Bukan Hanya Mahkota BM Diah

Opini154 views

Oleh: Asro Kamal Rokan*

Sampai pukul 18.00 hasil wawancara Pak BM Diah belum juga masuk ke redaksi Harian Merdeka. Suasana di redaksi lebih sibuk dari sebelumnya.

Hari itu, Selasa (21 Juli 1987) Pemimpin Redaksi Pak Ahmad Adirsyah, Wakil Pemred Pak Karim Paputungan, redaktur senior Kosasih Kamil, bolak-balik ke lantai satu, ruang redaksi koran berbahasa Inggris, Indonesian Observer. Di sini, ada teleks kantor berita, Reuters Inggris, AP Amerika Serikat, dan LKBN Antara.

Tiba-tiba terdengar teriakan Pak Kosasih, “Sudah ada reaksi dari Nakasone, juga Teatcher.”

Yasuhiro Nakasone adalah Perdana Menteri Jepang, sedangan Margaret Teatcer, Perdana Menteri Inggris.

Namun, teleks dari Pak Diah, yang pagi tadi mewawancarai Sekjen Partai Komunis Uni Soviet, Mikhail Gorbachev di Kremlin, belum juga masuk. Justru berita dan reaksi para pemimpin dunia yang duluan tiba melalui Reuters dan AP, juga AFP Prancis.

Saya yang baru setahun di redaksi Harian Merdeka di Jakarta – sebelumnya koresponden Merdeka di Medan – berlomba dengan Pak Karim dan Pak Kosasih, membaca teleks dan menyobeknya. Tujuannya beda, kedua pemimpin Merdeka itu menunggu berita Pak Diah, sedangkan saya mencari berita-berita sepak bola untuk diterjemahkan.

Teleks kantor berita terus bekerja, melaporkan kejadian di seluruh dunia. Suaranya seperti mesin tik, tidak berhenti. Huruf-huruf muncul satu-satu dengan cepat, membentuk kalimat. Kertas teleks bergulung-gulung panjang. Beberapa bagian saya sobek untuk mengambil berita-berita sepak bola liga Eropa.

Hasil wawancara Pak Diah dengan Gorbachev – populer dipanggil Gorby – akhirnya muncul, melalui teleks di ruangan pribadi Pak Diah, sayap kiri gedung Harian Merdeka di Jl. AM Sangaji. Besoknya, tidak saja Harian Merdeka menempatkan berita tersebut sebagai berita utama, juga koran-koran terbitan Jakarta, termasuk Kompas. Beberapa hari berita tersebut bergulir.

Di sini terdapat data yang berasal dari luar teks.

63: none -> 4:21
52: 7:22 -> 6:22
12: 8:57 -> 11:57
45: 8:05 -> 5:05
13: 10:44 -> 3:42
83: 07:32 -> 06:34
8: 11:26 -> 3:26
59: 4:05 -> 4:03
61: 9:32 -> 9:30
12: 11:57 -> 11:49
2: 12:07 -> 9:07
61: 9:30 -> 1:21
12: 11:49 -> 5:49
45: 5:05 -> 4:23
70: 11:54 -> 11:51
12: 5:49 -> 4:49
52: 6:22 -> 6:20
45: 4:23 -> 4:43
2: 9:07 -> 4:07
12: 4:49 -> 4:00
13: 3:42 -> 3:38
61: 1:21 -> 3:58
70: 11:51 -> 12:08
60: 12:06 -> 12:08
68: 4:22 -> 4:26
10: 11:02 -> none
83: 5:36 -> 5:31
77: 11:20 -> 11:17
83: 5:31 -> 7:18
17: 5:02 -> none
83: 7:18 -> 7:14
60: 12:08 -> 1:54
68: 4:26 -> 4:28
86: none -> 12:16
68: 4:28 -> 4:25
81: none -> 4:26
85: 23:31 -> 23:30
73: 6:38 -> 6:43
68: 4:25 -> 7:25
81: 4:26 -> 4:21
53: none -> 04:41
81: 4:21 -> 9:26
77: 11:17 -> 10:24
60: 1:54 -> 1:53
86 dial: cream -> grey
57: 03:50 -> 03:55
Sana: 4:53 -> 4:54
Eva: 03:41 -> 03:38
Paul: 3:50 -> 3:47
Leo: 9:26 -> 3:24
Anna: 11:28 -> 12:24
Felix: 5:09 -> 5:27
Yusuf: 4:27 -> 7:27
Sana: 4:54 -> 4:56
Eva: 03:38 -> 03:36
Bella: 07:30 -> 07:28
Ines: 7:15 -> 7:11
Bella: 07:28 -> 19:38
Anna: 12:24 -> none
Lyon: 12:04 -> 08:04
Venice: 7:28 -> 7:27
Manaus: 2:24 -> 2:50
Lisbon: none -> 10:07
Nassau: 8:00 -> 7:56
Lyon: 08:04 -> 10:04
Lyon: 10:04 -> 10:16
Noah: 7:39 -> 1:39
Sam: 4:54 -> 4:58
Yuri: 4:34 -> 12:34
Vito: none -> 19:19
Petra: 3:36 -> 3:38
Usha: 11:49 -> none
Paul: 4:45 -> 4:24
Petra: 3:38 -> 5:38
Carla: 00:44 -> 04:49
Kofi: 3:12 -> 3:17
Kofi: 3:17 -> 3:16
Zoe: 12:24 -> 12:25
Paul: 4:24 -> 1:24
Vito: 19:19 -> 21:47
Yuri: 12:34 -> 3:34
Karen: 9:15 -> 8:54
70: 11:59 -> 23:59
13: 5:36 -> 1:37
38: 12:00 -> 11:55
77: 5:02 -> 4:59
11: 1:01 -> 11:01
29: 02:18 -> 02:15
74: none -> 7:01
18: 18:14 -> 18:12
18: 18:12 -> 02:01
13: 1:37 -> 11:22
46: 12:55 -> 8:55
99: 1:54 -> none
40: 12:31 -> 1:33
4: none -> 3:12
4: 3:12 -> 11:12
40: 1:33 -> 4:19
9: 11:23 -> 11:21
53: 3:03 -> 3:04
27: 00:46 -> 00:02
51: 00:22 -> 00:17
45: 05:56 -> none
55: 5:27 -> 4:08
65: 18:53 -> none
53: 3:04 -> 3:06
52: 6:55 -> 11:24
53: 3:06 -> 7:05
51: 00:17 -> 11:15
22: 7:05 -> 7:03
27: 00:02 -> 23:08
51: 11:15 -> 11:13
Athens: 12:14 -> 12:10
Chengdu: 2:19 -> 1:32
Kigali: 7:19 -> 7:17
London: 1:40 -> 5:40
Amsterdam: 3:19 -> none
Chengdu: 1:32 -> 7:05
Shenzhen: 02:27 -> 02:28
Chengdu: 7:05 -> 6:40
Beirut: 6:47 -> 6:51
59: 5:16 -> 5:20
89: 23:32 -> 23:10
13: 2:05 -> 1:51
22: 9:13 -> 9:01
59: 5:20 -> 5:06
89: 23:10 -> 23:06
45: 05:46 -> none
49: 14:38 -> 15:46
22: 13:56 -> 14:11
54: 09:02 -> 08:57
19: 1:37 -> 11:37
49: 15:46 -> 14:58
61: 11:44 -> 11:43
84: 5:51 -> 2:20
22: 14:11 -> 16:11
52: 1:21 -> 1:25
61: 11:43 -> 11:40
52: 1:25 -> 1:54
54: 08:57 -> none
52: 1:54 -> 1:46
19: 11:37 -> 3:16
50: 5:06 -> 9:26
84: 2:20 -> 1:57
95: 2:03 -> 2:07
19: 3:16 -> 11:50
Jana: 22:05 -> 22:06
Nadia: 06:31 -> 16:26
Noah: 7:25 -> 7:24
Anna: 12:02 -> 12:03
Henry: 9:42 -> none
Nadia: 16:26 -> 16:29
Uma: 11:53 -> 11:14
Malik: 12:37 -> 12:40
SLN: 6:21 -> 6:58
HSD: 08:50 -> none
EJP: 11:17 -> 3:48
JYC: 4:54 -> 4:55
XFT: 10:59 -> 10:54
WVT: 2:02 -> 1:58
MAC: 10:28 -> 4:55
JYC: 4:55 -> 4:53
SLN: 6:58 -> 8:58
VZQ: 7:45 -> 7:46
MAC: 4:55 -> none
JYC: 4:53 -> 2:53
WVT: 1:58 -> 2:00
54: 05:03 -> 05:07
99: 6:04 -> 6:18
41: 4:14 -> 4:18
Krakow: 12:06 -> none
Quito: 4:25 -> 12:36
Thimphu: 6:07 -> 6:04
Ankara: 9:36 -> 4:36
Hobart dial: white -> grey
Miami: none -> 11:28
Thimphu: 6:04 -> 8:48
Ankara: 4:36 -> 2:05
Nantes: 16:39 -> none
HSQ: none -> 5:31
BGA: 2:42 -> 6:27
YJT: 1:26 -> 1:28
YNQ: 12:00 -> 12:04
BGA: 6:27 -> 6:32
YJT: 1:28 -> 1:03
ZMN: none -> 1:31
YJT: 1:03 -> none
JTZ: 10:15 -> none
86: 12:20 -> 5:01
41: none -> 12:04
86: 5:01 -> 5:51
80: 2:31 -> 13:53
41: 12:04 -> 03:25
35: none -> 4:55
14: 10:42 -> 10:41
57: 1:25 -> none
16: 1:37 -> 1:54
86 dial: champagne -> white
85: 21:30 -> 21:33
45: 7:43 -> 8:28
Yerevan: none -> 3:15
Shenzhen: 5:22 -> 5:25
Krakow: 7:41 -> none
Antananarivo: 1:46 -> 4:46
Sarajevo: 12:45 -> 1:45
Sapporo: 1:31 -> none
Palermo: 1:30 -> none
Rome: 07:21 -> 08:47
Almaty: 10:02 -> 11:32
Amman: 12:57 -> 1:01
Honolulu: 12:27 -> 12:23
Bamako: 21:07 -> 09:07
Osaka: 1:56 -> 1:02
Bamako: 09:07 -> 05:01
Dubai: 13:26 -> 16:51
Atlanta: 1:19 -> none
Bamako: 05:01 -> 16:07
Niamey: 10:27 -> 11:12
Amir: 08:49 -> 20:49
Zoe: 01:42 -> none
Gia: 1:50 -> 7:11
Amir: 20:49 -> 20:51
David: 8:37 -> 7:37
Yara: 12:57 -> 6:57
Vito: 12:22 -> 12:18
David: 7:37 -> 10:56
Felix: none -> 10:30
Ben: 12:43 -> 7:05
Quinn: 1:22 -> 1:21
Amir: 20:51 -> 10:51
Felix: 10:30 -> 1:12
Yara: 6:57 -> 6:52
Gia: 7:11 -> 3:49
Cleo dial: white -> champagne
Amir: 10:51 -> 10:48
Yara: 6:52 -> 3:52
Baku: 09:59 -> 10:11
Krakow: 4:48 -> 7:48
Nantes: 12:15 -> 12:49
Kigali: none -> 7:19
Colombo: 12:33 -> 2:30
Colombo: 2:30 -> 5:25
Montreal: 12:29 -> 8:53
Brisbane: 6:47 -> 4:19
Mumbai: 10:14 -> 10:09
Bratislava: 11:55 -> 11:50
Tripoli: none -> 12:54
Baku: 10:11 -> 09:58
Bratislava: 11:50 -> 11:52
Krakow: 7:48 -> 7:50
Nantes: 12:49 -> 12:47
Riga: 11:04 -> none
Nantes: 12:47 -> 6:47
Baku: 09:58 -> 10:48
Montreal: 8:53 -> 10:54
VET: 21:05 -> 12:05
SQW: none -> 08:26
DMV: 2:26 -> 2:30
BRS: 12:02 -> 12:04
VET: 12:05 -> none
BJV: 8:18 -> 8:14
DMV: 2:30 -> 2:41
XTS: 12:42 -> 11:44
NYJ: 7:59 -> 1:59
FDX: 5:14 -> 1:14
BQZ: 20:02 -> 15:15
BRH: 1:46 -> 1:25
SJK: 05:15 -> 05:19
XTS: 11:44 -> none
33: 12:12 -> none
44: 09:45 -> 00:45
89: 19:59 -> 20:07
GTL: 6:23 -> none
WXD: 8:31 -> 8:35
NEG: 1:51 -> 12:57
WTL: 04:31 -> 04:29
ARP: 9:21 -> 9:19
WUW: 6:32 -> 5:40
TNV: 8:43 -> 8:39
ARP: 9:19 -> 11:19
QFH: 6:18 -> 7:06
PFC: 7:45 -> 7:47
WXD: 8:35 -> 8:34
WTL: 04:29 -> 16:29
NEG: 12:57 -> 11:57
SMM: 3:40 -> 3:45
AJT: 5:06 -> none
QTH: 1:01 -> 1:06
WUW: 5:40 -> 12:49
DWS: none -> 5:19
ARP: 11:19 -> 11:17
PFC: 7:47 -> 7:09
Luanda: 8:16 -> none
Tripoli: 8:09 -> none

Pak BM Diah (alm) pemilik Harian Merdeka, salah seorang pendiri Persatuan Wartawan Indonesia (PWI) pada 9-10 Februari 1946) di Surakarta, antara lain bersama Sumanang Surjowinoto (pendiri LKBN Antara), Abdul Rachmat Nasution (LKBN Antara/ayah pengacara Bang Adnan Buyung Nasution).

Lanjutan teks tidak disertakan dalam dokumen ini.